- Text section:
++++++++++

Print

Print


My problem is now solved. The gocwiki did not include this particular
cause of the PeriodicHold problem. The correct answer was to remove
hanging condor jobs from the queue on the WMS as Daniele had
indicated. I suspect that several WMS' still have hanging condor jobs
queued for Bergen, I will try to deduce which and get in touch.

This problem started when our disk partition filled up and jobs
started hanging in the WN queue.

Jeremy

On 05/12/06, Alessandro Paolini <[log in to unmask]> wrote:
>
>  Hi Jeremy,
>  maybe also this faq
> http://goc.grid.sinica.edu.tw/gocwiki/The_PeriodicHold_expression_'Matched_%3d%21%3d_TRUE_%26%26_CurrentTime_%3e_QDate_+_900'
>  can help you
>
>  Alessandro
>
>  Jeremy Cook ha scritto:
> Hi all,
>
>  I've been struggling since the middle of last week to understand why our
> gLite CE node does not work consistently anymore, and it's driving me nuts!
>
>  So far it seems to boil down to this, if I use the Northern ROC for my UI,
> as in:
>
>  RB_HOST=g03n03.pdc.kth.se
>  WMS_HOST=g03n06.pdc.kth.se
>
>  in the side-info.def for my UI then submitted jobs reach the CE, no auth
> errors, and the job-manager starts running, however nothing is submitted to
> the WN, which are running on a seperate cluster.
>
>  If I switch to:
>
>  WMS_HOST=rb103.cern.ch
>  RB_HOST=glite-rb.scai.fraunhofer.de
>
>  in the UI config and rerun the config site script then submitted jobs reach
> the glite CE *and* get submitted to the WN. You would think this points to
> some sort of config error in the WMS at PDC, however there doesn't seem to
> be any sort of consistent pattern.
>
>  I see a similar pattern from the log files for incoming atlas and bio jobs.

++++++++++

- About this task:
Return, word for word, the portion of the thread above that lies between "On 05/12/06, Alessandro" and "driving me nuts!", inclusive.

- Extracted data:
++++++++++

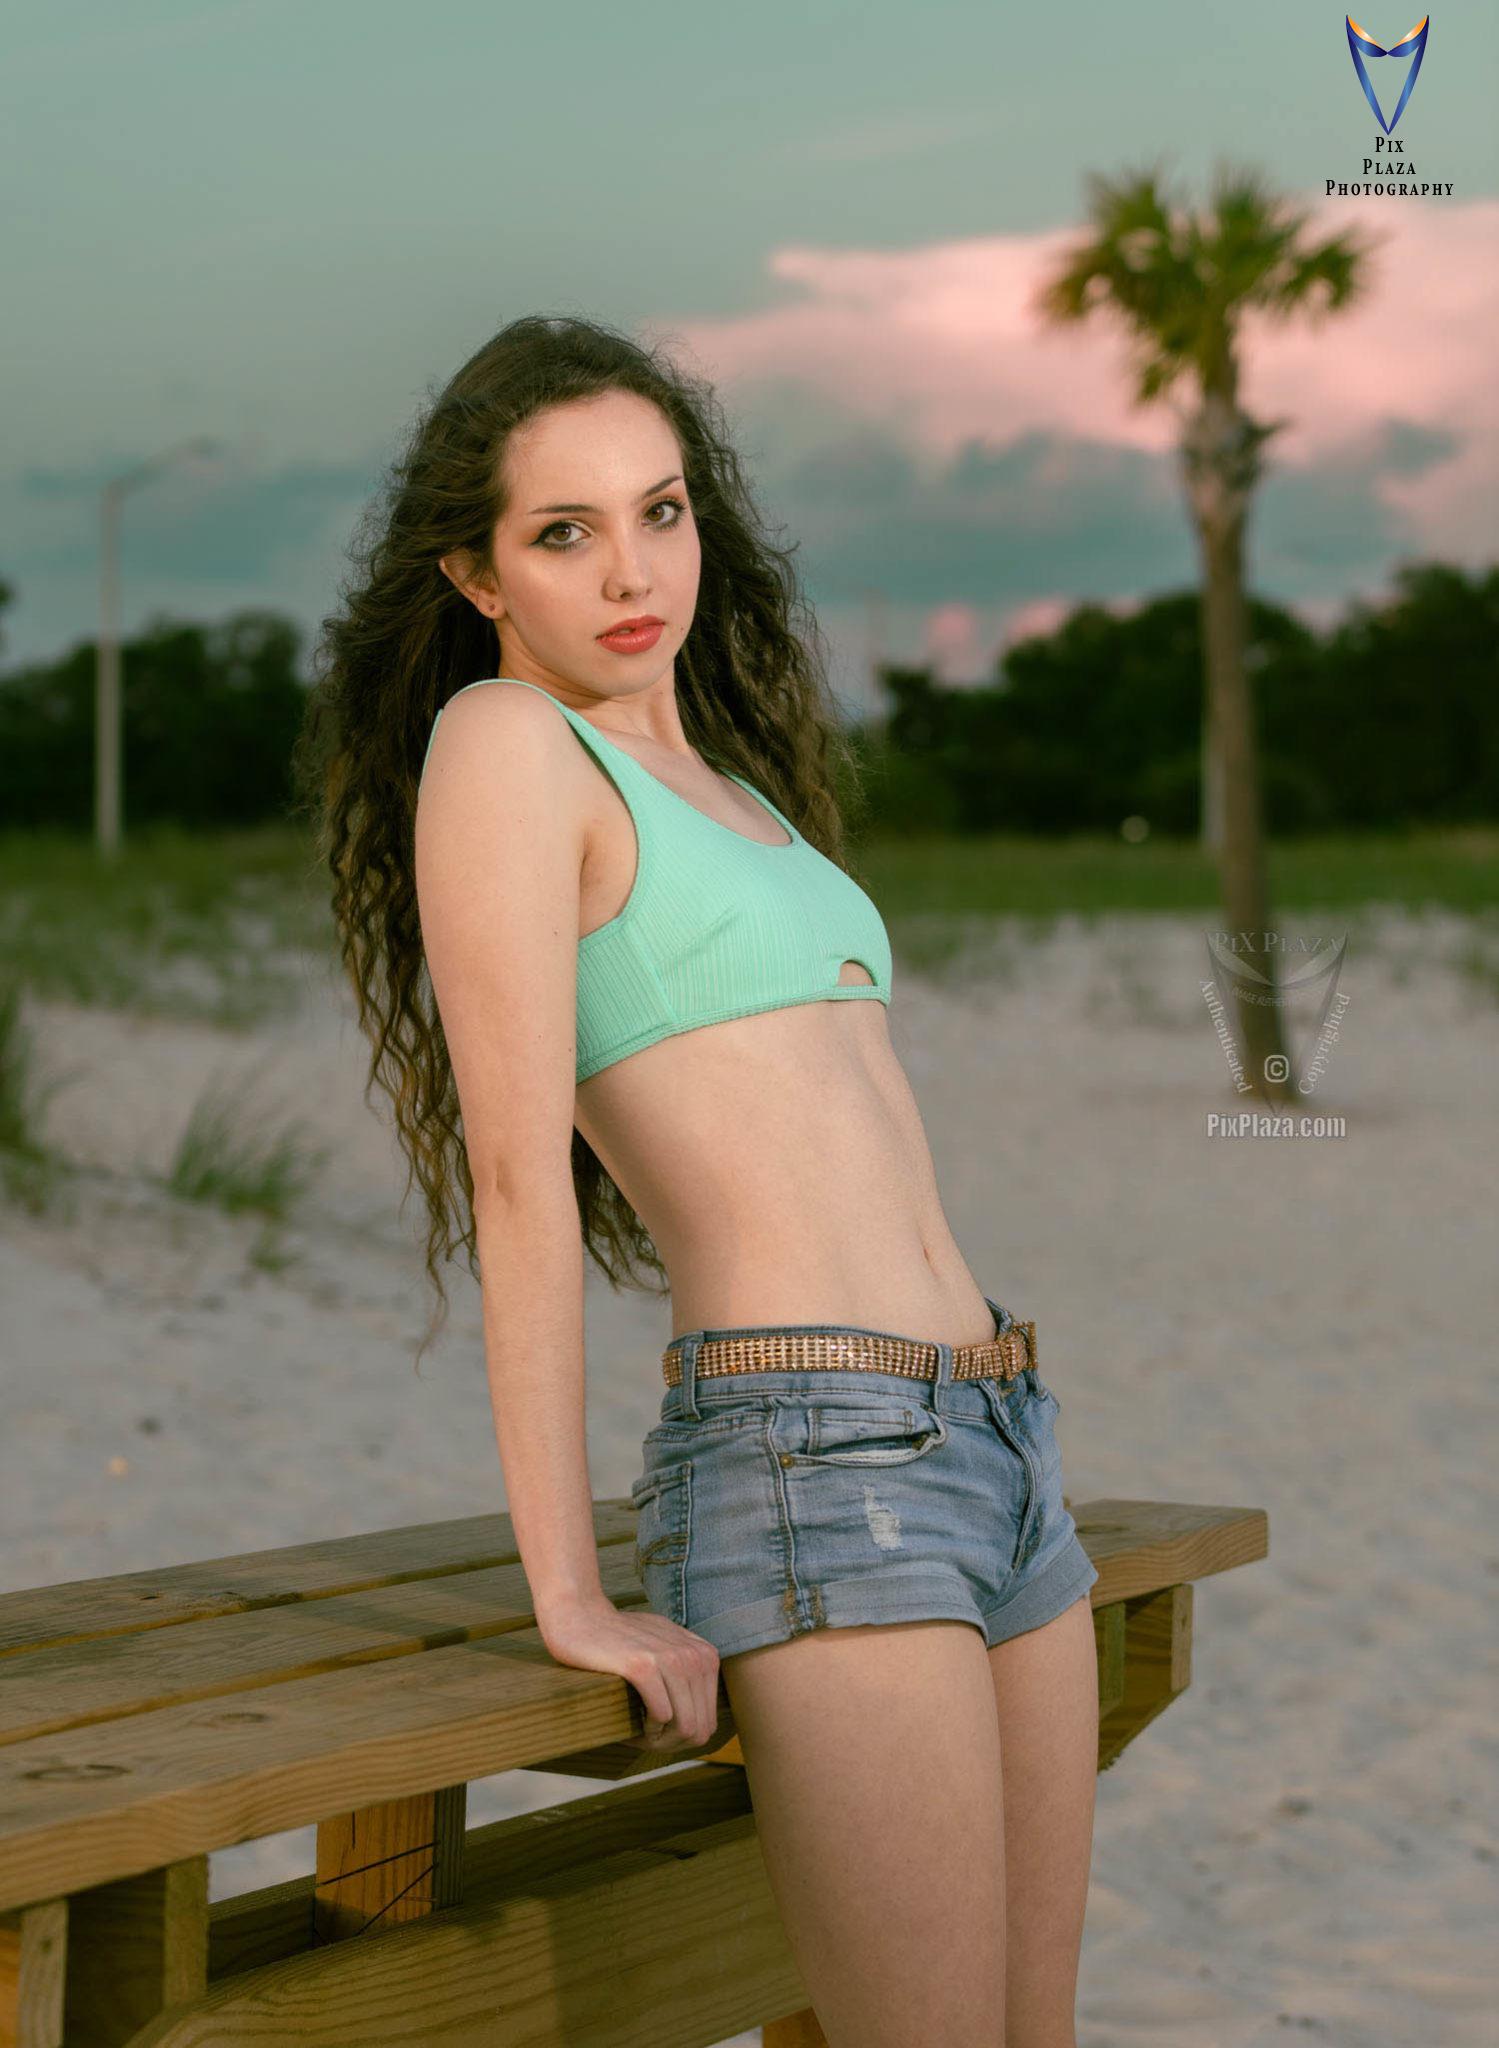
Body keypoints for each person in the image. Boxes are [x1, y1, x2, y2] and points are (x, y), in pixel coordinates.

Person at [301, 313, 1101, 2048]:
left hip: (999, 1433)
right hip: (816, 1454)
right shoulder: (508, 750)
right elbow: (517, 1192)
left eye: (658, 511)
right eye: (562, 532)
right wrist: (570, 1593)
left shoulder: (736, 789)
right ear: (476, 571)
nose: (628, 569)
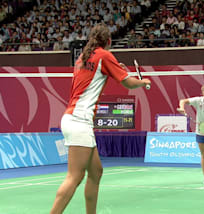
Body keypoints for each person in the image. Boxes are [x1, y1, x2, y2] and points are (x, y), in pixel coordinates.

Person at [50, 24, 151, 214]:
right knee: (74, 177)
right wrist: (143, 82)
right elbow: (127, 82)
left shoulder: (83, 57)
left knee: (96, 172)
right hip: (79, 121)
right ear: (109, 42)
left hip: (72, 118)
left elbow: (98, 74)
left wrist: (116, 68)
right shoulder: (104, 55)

++++++++++

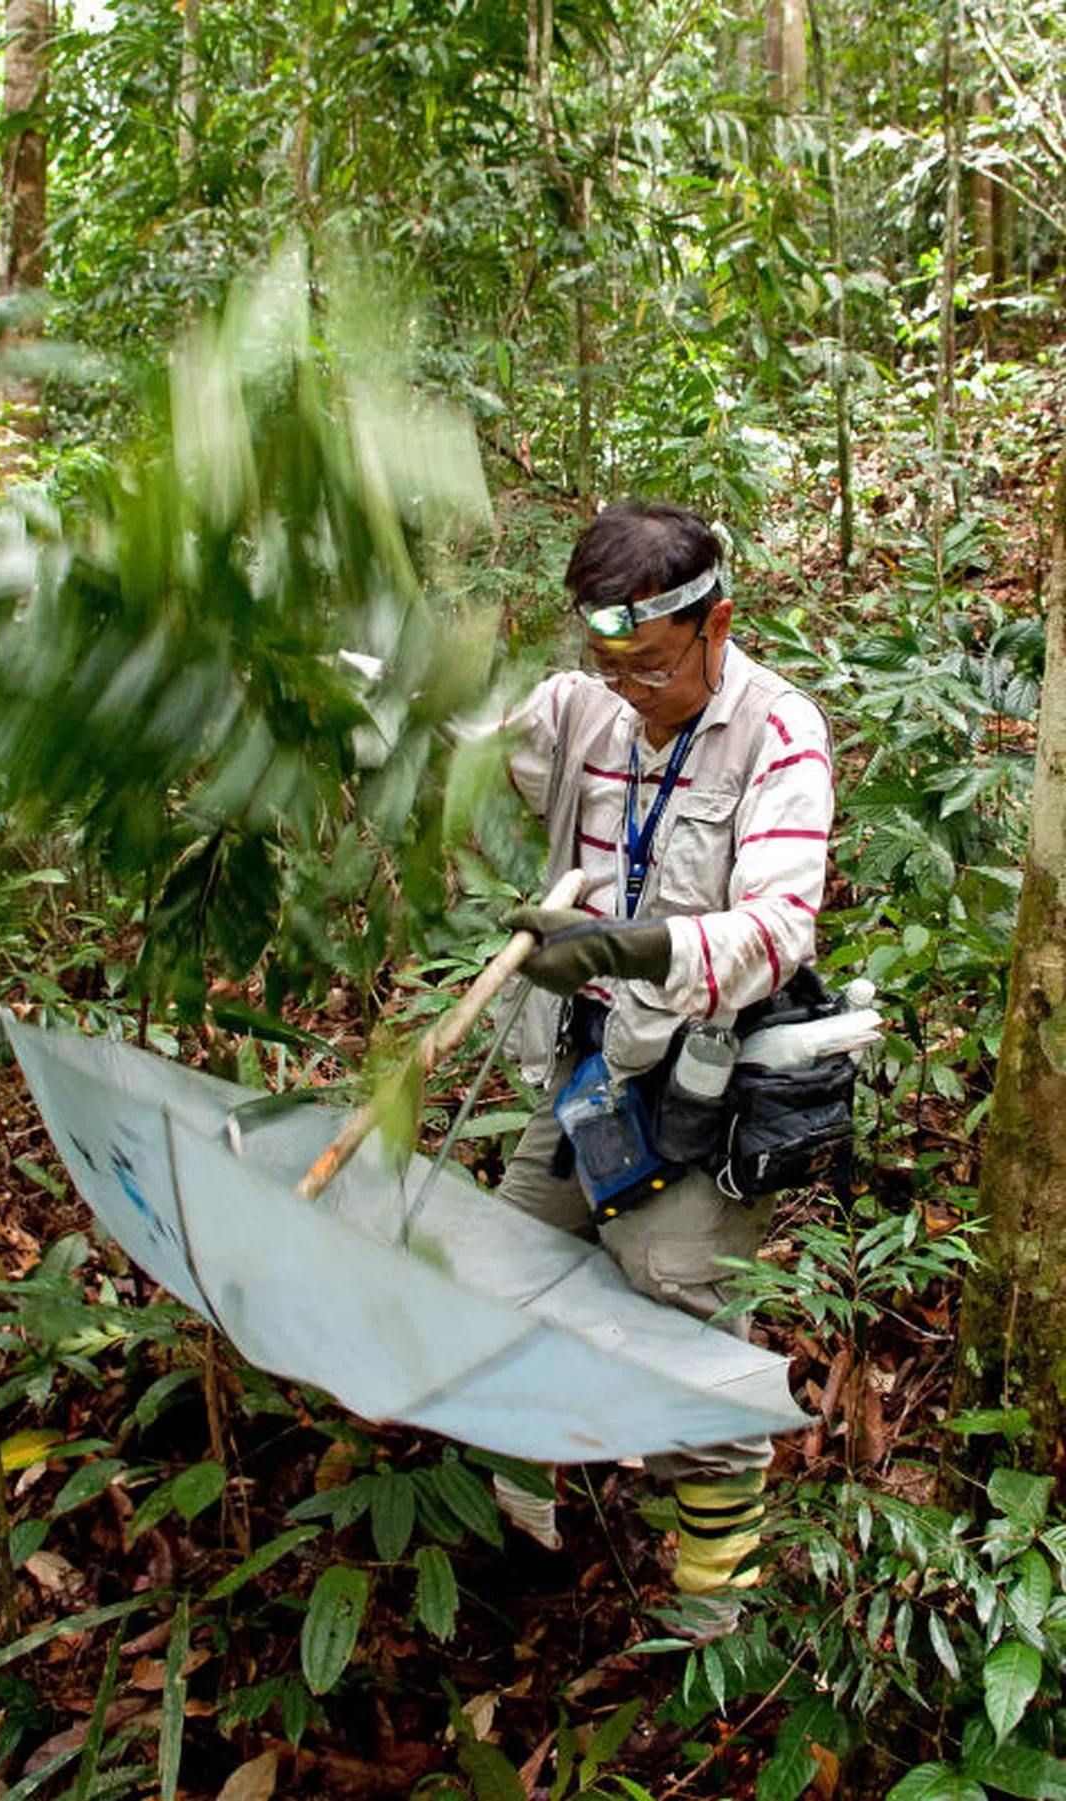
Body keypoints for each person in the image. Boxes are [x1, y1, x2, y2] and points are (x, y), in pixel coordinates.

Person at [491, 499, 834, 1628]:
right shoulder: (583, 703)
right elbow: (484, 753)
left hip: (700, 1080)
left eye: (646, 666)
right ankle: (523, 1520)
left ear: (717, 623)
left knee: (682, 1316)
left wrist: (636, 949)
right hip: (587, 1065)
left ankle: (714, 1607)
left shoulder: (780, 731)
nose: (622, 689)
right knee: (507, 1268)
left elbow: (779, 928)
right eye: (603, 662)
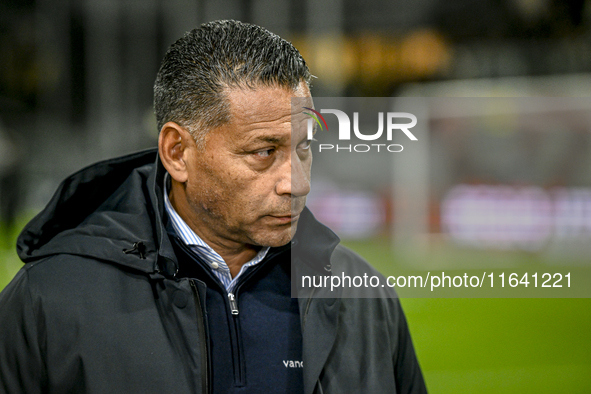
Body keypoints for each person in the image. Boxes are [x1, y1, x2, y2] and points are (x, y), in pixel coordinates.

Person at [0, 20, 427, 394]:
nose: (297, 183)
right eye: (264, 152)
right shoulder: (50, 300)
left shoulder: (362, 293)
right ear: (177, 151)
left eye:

++++++++++

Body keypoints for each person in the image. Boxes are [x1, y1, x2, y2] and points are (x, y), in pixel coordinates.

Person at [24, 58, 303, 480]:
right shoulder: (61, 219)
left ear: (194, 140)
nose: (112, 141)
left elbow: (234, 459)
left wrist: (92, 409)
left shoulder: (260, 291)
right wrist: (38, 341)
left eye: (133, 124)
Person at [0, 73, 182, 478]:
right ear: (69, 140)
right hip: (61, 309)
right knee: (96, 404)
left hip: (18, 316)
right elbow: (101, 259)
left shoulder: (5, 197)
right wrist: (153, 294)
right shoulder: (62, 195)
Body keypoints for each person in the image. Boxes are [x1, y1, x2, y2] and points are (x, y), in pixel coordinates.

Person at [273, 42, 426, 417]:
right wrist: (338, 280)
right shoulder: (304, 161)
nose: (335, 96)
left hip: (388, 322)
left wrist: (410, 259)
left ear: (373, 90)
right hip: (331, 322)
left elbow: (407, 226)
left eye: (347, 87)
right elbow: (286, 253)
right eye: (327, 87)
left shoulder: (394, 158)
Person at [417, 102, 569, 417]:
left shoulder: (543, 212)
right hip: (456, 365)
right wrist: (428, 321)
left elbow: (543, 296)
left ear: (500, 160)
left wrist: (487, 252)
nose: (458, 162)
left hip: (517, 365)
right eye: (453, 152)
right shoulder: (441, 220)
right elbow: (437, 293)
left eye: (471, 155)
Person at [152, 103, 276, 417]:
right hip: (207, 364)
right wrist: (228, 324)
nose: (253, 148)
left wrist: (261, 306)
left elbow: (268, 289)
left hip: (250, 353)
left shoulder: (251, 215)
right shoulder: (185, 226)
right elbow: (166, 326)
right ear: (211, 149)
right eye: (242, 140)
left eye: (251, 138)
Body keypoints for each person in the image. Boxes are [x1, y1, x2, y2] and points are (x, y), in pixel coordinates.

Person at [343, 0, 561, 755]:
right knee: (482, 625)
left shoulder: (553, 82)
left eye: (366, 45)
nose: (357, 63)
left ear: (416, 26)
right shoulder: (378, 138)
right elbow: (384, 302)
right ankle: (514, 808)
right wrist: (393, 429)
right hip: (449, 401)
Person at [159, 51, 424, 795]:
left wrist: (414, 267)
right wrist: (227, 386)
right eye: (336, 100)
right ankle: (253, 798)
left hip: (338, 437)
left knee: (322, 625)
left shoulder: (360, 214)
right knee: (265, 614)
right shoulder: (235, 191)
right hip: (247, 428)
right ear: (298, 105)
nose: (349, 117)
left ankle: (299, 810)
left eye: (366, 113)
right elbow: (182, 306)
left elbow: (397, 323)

++++++++++

- Reply to the exercise:
On 05/12/06, Alessandro Paolini <[log in to unmask]> wrote:
>
>  Hi Jeremy,
>  maybe also this faq
> http://goc.grid.sinica.edu.tw/gocwiki/The_PeriodicHold_expression_'Matched_%3d%21%3d_TRUE_%26%26_CurrentTime_%3e_QDate_+_900'
>  can help you
>
>  Alessandro
>
>  Jeremy Cook ha scritto:
> Hi all,
>
>  I've been struggling since the middle of last week to understand why our
> gLite CE node does not work consistently anymore, and it's driving me nuts!